Chrysler, CAW reach deal to save company $240M a year
CAW President Ken Lewenza tells reporters at a press conference in Toronto that the new deal with Chrysler will include no cuts to employees' base wages or pensions.(Nathan Denette/Canadian Press)
Chrysler and the Canadian Auto Workers union have reached a tentative agreement that will save the automaker $240 million a year, CAW president Ken Lewenza announced Friday night.
Lewenza called the deal a "victory" for workers, albeit one reached with a gun to their heads.
While there will be no cuts to employees' base wages or pensions, the deal will achieve savings equivalent to the reduction of $19 an hour in labour costs that Chrysler was demanding, he said.
"This agreement meets the benchmark that was set by the federal government to guide our bargaining," Lewenza said.
"Some of it comes from reduced compensation, some of it comes from lower legacy costs, some of it comes from increased productivity and efficiencies in the workplace."
The deal includes many of the same concessions included in the GM agreement, but also includes cutting the employee car-purchase plan and tuition rebates by next year, as well as semi-private hospital coverage, among other things. Long-term care was reduced and paid breaks were limited to 40 minutes a day.
"We have done our job here. We have met the cost target, not just by tightening our belt, but also by boosting productivity. In the long run, that's a much better way to keep our plants around in the long term," Lewenza said.
He called the negotiations, which began Monday "the most torturous and unfair process anyone can imagine."
He blamed the crisis in the auto sector on the global financial system, speculators, hedge funds and free trade agreements.
"Yet working people are being asked to pay for this crisis by corporations and governments alike," he said.
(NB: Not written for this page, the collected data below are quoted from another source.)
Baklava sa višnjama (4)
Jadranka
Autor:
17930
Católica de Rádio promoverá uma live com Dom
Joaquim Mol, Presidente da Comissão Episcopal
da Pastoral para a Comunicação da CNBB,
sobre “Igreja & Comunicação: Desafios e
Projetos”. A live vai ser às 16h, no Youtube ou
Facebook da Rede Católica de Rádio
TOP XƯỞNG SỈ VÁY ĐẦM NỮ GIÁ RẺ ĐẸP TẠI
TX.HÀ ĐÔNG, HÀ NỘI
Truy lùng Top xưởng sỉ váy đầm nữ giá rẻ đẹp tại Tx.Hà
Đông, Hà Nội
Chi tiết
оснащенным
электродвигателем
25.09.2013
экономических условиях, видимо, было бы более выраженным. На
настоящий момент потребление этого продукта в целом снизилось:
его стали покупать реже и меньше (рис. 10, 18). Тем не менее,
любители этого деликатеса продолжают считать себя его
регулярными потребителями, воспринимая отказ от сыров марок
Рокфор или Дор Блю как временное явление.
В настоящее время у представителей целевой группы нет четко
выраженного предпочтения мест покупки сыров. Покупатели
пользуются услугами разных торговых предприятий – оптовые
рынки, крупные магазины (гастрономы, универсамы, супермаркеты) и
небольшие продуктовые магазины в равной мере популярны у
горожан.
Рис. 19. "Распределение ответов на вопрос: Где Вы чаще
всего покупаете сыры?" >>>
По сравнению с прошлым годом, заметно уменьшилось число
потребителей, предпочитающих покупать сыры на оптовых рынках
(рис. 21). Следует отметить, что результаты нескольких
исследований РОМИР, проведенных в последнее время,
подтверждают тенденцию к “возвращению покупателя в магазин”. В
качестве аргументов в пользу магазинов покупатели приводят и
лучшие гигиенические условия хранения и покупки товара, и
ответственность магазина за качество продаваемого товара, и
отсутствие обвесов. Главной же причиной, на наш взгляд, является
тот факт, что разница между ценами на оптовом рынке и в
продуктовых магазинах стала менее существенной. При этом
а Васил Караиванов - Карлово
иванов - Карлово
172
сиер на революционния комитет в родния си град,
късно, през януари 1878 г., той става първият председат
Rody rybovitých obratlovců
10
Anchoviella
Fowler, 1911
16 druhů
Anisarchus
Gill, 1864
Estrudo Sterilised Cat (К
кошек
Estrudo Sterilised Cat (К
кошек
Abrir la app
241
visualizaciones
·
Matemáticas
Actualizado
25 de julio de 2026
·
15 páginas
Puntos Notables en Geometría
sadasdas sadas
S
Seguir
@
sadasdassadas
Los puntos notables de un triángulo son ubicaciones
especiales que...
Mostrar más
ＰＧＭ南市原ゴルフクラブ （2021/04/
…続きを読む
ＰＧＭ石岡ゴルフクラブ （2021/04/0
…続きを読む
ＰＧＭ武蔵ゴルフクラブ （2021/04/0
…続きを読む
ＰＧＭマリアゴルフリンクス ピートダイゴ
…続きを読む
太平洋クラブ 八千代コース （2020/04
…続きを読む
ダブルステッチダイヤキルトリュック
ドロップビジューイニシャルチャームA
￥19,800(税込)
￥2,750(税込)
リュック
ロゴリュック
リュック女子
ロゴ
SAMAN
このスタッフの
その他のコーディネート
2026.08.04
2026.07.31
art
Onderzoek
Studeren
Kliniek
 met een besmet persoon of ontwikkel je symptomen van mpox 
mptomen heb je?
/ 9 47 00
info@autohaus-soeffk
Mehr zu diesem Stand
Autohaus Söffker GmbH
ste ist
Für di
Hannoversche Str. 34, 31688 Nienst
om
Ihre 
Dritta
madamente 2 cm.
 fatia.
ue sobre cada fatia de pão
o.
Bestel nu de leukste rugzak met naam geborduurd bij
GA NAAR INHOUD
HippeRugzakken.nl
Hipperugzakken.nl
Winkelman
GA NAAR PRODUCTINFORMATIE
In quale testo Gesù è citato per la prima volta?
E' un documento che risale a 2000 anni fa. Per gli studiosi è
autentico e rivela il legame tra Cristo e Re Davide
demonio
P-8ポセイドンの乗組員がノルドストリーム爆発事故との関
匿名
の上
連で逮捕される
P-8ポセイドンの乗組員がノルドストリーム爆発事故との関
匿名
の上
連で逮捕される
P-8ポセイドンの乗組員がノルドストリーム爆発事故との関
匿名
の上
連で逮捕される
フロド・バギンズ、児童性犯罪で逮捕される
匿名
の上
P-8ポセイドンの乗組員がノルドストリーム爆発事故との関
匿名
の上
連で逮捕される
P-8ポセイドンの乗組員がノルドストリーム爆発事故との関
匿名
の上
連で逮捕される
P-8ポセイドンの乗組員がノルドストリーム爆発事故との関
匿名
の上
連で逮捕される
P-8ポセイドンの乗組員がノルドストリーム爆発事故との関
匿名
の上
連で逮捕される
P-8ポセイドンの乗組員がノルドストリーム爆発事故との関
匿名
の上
Workers will vote on the deal at ratification meetings this weekend at Chrysler's three Ontario plants, which are in Windsor, Brampton and Etobicoke.
The deal paves the way for Chrysler's technology-sharing alliance with Fiat, which would give the Italian automaker a 20 per cent stake in Chrysler. If there wasn't a substantial reduction in costs, Fiat had said it would abandon the alliance.
Chrysler is facing a government-imposed deadline of April 30 to restructure, including winning concessions from its workers in Canada and the United States. Failure to meet the deadline would have meant an end to further government financial aid and probably bankruptcy protection, perhaps ending in liquidation of the company.
Chrysler employs about 10,000 hourly workers and 1,000 white-collar employees at its assembly plants in Canada.